While most policies that impact U.S. trade are set at the federal level, driving support for federal policies that could increase our country’s international competitiveness starts with advocacy at the local and state level. One of the U.S. Chamber’s partner organizations is doing just that by educating the public and elected officials in Washington state about the economic value of international trade.
The Washington Council on International Trade (WCIT) advocates on behalf of Washington state employers engaged in the global marketplace for pro-trade policies and investments that protect and grow the 40% of jobs in the state tied to trade.
The organization’s 94 diverse members include manufacturers, retailers, farmers & ranchers and service providers from across the state. It’s this diversity of membership that gives the organization its strength—when state employers from so many industries speak about trade policy issues with one voice, elected officials take notice.
Recently WCIT’s efforts have focused on encouraging Washington state’s congressional delegation and the public to support renewing the president’s Trade Promotion Authority (TPA), also known as fast-track.
Through direct outreach to the 12 members of Washington’s congressional delegation, hosting roundtables with members of the delegation and WCIT members, and conducting communication campaigns, WCIT has been getting the message out about why TPA is important to Washington state and the nation.
Mark Powers of the Northwest Horticultural Council, the industry association for tree fruit like apples, pears and cherries, says, “The Northwest Horticultural Council has been working with WCIT to advocate for renewing TPA because doing so will increase the competitiveness of Washington tree fruit exports by eliminating trade barriers affecting sales of Washington tree fruit in foreign markets. For example, the first year the U.S.-Korea Free Trade Agreement was passed and the tariff on cherries was eliminated, sales of cherries to Korea increased 86%, creating jobs all along the value chain of harvesting, packing and transporting fruit for export. Washington state fruit growers need more trade agreements so they can expand sales to the 95% of the world’s customers who live outside the United States.”

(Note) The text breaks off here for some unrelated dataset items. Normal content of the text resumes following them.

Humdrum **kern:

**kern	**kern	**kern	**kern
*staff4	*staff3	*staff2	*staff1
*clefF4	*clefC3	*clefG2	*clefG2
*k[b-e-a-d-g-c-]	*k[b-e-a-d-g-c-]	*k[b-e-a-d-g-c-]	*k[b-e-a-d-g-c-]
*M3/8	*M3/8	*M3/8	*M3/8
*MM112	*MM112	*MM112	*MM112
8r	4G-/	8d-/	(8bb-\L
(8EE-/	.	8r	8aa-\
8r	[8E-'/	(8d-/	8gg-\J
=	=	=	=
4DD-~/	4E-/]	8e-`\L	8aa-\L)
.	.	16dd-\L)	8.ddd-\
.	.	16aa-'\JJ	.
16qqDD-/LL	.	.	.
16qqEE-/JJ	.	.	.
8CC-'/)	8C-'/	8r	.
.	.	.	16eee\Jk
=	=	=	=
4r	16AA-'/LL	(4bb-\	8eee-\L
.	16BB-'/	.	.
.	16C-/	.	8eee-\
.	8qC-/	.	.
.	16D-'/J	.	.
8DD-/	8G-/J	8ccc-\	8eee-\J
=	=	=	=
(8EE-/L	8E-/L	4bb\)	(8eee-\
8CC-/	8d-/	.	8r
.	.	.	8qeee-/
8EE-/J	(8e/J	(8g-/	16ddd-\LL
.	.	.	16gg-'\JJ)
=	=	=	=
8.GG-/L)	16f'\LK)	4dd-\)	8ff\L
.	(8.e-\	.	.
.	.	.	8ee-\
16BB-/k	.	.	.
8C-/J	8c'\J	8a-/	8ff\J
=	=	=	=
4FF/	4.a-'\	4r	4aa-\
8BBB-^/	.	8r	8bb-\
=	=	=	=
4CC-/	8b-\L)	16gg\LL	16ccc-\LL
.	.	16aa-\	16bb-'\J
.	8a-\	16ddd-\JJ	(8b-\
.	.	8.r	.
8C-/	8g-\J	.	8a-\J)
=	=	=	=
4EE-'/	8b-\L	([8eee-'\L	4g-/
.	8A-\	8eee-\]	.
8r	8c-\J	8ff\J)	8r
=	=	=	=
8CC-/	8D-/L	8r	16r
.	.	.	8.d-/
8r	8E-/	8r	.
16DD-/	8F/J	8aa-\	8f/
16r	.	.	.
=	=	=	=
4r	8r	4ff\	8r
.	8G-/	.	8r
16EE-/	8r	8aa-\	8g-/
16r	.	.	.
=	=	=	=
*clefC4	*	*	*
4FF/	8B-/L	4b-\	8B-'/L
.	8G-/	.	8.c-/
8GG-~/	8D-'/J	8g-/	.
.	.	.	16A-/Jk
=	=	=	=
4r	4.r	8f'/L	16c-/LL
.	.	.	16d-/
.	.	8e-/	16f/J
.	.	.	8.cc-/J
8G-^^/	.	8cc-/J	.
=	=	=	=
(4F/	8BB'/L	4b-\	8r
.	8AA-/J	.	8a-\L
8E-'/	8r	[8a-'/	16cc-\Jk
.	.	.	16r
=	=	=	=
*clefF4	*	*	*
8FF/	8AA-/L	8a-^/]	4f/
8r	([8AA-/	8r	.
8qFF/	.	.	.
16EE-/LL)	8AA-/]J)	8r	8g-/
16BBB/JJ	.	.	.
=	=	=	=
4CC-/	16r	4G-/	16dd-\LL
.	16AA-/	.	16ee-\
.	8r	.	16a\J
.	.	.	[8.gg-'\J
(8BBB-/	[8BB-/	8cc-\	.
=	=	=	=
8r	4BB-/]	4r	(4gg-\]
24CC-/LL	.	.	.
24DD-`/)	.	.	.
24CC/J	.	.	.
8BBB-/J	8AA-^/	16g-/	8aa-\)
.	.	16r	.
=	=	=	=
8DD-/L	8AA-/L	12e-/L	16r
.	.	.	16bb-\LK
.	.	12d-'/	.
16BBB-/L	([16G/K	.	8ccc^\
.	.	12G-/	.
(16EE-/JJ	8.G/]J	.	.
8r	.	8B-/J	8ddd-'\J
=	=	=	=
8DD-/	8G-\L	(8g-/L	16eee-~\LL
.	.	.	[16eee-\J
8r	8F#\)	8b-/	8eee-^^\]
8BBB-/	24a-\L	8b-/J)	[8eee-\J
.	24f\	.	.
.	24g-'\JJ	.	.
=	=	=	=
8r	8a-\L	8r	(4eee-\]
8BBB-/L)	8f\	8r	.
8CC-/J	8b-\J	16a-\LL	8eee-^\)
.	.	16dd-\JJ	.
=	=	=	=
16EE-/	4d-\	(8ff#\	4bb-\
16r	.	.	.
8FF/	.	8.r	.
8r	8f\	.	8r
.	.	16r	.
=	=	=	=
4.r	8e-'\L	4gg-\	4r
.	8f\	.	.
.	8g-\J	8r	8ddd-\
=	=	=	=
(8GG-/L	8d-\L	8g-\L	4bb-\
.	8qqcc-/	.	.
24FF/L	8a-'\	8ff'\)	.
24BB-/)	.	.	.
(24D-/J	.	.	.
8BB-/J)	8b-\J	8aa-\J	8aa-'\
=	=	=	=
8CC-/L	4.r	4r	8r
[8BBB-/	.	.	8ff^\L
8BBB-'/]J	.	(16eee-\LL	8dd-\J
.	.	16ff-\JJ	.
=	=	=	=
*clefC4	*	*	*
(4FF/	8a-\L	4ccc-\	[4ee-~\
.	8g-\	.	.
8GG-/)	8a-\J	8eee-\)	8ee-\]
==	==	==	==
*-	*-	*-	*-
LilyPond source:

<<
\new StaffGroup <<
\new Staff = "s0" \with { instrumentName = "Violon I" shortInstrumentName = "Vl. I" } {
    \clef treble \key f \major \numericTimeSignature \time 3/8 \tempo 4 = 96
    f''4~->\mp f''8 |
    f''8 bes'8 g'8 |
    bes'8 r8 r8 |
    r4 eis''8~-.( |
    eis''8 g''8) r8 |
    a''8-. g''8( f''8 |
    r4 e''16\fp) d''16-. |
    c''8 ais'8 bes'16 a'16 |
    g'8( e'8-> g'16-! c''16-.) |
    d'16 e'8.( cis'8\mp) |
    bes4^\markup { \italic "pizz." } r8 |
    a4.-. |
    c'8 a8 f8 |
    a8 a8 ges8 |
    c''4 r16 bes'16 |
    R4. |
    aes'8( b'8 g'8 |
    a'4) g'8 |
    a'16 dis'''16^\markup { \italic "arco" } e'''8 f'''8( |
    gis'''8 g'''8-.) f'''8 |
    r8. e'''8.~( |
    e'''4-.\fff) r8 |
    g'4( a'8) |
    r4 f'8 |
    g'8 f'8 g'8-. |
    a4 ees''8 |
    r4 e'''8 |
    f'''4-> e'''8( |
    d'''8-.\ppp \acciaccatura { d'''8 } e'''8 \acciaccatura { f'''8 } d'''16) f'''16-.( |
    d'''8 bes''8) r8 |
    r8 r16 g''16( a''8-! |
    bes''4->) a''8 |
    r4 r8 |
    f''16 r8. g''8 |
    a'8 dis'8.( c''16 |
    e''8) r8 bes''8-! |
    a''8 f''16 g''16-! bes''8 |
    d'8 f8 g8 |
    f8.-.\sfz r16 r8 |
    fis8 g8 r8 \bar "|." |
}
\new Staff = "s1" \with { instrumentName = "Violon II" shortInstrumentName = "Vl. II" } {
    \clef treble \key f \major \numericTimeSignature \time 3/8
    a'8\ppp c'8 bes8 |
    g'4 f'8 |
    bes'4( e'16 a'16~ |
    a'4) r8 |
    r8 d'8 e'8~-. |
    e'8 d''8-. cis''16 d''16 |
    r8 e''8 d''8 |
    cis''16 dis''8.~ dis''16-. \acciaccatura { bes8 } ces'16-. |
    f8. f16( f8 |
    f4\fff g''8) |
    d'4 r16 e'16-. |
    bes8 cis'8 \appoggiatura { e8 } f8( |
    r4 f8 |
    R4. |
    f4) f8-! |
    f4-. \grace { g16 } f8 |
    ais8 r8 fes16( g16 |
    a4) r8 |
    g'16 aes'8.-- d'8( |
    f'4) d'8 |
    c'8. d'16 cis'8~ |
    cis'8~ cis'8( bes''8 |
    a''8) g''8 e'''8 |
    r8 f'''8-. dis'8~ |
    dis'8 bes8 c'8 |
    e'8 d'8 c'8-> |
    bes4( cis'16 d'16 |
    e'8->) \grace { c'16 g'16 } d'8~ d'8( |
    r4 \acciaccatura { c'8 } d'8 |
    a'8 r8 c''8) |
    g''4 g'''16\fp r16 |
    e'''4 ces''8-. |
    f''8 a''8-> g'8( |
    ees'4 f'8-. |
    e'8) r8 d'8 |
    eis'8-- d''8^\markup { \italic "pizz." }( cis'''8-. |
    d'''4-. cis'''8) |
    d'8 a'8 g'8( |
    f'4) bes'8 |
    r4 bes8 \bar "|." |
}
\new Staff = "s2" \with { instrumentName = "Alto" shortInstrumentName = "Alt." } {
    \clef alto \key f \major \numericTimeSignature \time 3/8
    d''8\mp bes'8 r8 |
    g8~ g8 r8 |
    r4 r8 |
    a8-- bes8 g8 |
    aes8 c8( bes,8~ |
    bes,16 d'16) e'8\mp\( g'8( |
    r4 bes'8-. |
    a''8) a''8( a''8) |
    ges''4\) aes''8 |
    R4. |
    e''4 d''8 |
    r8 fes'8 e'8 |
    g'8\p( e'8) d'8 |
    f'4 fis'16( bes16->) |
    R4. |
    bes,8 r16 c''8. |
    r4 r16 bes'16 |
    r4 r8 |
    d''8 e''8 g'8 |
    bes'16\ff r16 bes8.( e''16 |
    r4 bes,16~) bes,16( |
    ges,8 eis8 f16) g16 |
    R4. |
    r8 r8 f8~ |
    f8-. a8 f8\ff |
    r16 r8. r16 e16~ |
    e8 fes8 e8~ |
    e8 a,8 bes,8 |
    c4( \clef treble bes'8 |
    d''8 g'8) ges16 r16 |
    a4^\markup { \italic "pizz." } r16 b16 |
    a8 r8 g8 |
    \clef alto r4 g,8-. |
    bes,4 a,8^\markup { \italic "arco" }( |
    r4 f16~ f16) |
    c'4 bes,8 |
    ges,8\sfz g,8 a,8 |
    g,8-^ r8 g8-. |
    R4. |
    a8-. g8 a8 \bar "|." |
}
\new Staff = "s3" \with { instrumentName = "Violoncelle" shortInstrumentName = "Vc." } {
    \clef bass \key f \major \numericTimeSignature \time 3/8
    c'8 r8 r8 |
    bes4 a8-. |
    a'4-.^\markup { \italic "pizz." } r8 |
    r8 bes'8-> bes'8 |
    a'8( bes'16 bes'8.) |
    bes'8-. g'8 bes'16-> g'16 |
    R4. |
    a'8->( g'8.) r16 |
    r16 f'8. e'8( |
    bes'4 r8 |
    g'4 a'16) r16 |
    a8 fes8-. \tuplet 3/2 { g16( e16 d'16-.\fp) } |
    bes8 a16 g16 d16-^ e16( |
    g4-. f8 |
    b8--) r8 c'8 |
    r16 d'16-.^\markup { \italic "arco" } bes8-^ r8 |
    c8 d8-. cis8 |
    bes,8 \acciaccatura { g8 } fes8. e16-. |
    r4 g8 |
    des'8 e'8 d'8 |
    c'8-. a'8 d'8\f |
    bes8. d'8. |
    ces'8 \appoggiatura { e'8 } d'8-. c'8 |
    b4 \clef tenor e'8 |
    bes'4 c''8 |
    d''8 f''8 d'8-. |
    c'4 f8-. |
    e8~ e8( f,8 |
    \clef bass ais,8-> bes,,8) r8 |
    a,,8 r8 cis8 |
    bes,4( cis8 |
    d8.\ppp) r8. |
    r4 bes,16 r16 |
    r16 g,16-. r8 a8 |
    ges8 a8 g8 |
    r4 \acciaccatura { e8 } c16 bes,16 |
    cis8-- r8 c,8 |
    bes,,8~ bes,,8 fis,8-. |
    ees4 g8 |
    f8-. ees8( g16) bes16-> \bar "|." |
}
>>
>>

Despite selling their premium running shoes in 60 countries around the world, Seattle-based Brooks Sports Inc. isn't resting on its' heels when it comes to trade. "Our international sales will be much greater if Congress renews such measures as the TPA and passes new, high-standard free trade agreements," says Kevin Gosney, Vice-President, Global Supply Chain. "As we increase our sales abroad, we can also grow jobs at our headquarters in Washington state. In addition, free trade agreements will facilitate our use of global supply chains, enabling us to manufacture the highest quality running shoes at a lower landed cost for runners by lowering tariffs on imported footwear.”
Likewise, Jim Gilmore of At-Sea Processors Association, the trade association representing companies that own and operate U.S.-flag catcher/processor vessels, notes, “Washington state fishermen and processors participate in fisheries that account for more than half of all seafood landed annually in the U.S. A significant portion of the fish products coming out of these fisheries are exported, principally to EU and Asian nations. Passage of TPA is a critical to concluding trade agreements with those markets and keeping Washington state’s seafood industry globally competitive.”
WCIT is working to bring stories like this directly to Washington’s congressional delegation and other elected officials so that they understand the vital role trade plays in creating jobs and growing the state’s economy.
Driving state-wide support of trade policy priorities like TPA sets a foundation for increasing national support for an ambitious U.S. trade agenda that can enable the United States to increase its international competitiveness and thrive in the global economy.